Having a go-to building block that consistently produces the expected product reduces the intimidation factor of challenging synthetic transformations. Learners develop the confidence to try more sophisticated coupling reactions, exploring palladium catalysis or multistep syntheses under guided instruction. Their positive outcomes promote enthusiasm, self-efficacy, and ownership over their research journeys. From conversations with former students who now lead their own labs, consistent early success with well-chosen compounds paved the way for risk-taking and innovation later on.
Responsible chemistry doesn’t end at performance. More institutions and industry leaders weigh environmental and safety factors when selecting reagents. 5-Bromo-3-Methoxycarboxylic Acid Pyridine, when sourced and handled properly, supports safe practice thanks to its solid, relatively stable form. Printed safety data offers clear handling guidelines, and attention to storage minimizes risks linked to volatility or accidental exposure. In my own lab, routine checks of storage areas and clear standard operating procedures prevented incidents and protected both people and research outcomes.
Waste reduction and careful handling must accompany the use of any specialty chemical. Where possible, my teams designed syntheses to use the minimum required amount, reclaiming wash solvents and limiting exposure by using closed systems for transfers. We also drew on green chemistry principles—looking for reaction conditions with lower toxicity and less energy input. Direct evidence from years of lab practice says that stable pyridine derivatives like this one contribute to safer, more energy-efficient processes compared to less easily managed alternatives.
Over the course of dozens of projects, feedback shared across research networks shaped the use and sourcing of 5-Bromo-3-Methoxycarboxylic Acid Pyridine.
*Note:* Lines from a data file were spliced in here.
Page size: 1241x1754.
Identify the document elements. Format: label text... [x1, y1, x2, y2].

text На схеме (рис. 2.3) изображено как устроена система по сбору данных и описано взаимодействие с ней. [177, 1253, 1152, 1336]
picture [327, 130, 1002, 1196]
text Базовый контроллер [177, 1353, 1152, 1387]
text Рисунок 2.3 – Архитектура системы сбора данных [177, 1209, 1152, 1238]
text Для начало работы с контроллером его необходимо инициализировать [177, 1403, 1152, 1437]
Whenever new applications or unexpected hurdles arose, experienced chemists shared best practices and real-world tips online and at conferences. A steady push for more sustainable packaging, improved documentation, and expanded applications drove steady progress in the field.
Not all research communities can afford to test every available variant themselves, so trust in shared experience fills critical gaps. Journals now encourage supplementary data and reproducibility checklists. Suppliers advertise lot-specific certificates of analysis, which researchers around the world can reference. Collective vigilance against poor quality and openness in communication ensures that when someone orders this compound, it meets expectations and supports reliable, forward-moving science.
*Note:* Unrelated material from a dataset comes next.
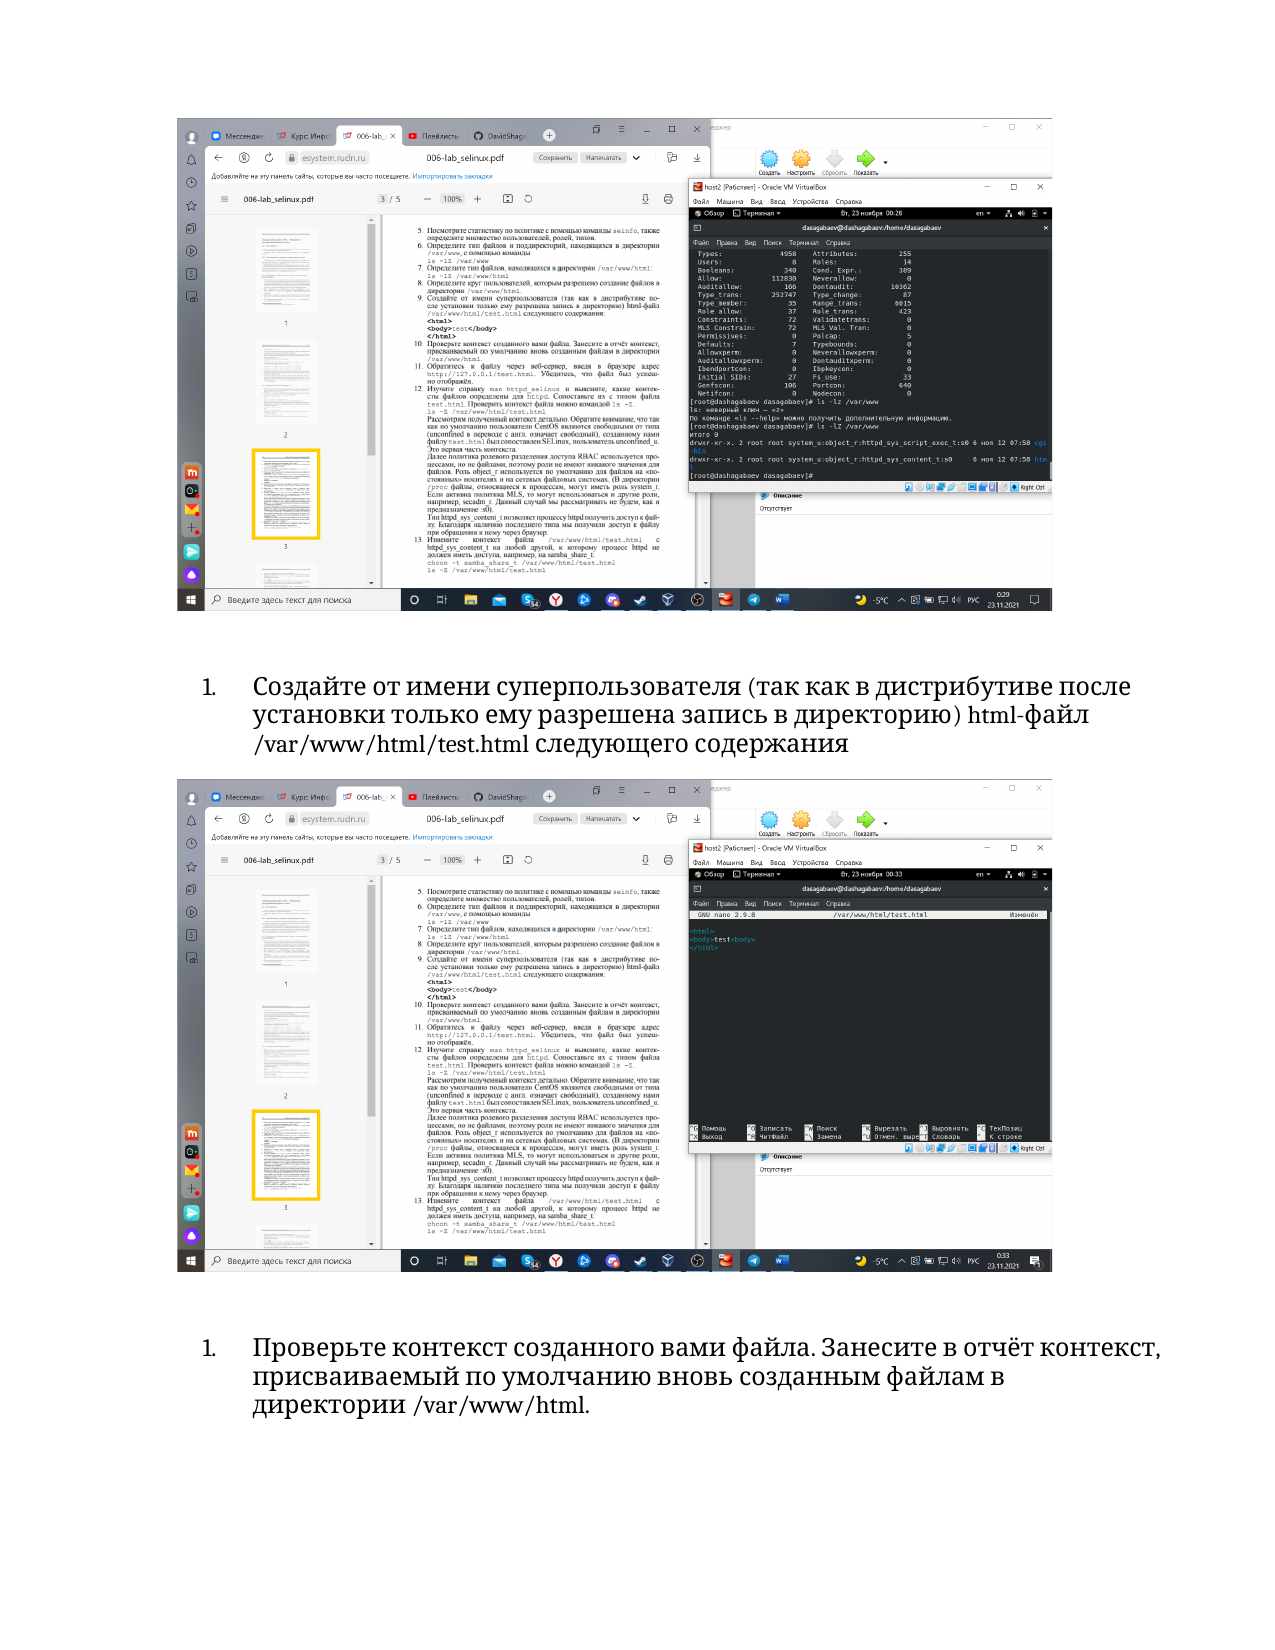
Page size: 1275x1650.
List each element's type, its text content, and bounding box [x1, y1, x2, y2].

No research journey ever runs entirely to plan. Over time, the best solutions come from a combination of smart material choices and well-honed protocols. Switching to 5-Bromo-3-Methoxycarboxylic Acid Pyridine as a mainstay brings long-term benefits—not just to synthetic performance but to culture and trust in lab operations. Whether the endgame is a novel pharmaceutical or a functional material, starting points matter. Careful selection and documentation of building blocks form the backbone of successful projects, and small improvements at this early stage ripple out into breakthroughs downstream.
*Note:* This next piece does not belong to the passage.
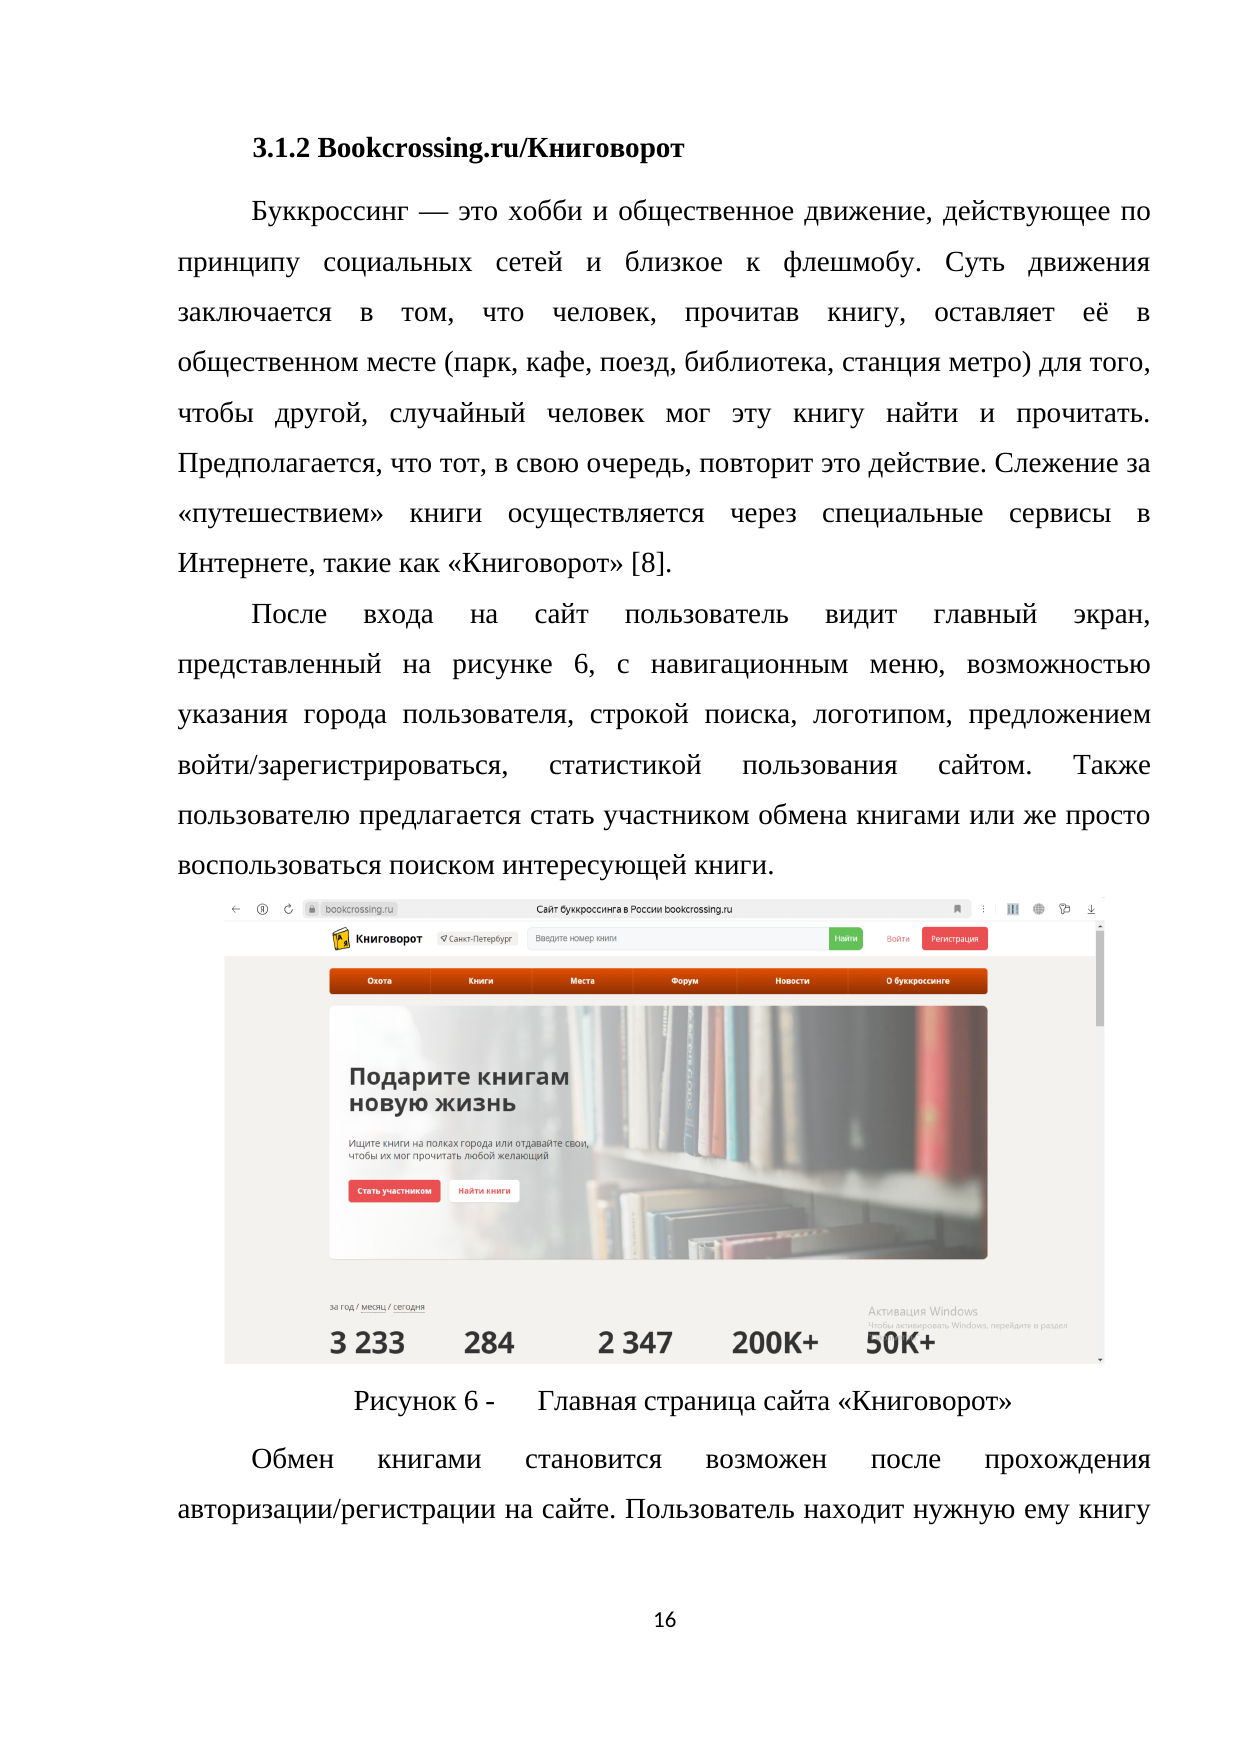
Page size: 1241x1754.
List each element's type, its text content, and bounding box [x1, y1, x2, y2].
Even as techniques become more advanced and automation sweeps through major R&D pipelines, success still depends on access to well-characterized, reproducible intermediates. 5-Bromo-3-Methoxycarboxylic Acid Pyridine fits squarely within this vision. By supporting streamlined syntheses, transparent traceability, and robust, reproducible outcomes, this compound positions both new and experienced chemists for success in a demanding scientific landscape. The quest for new medicines, advanced materials, and innovative processes draws on the hard-earned lessons of the past—precision in the small things shapes possibility in the big picture.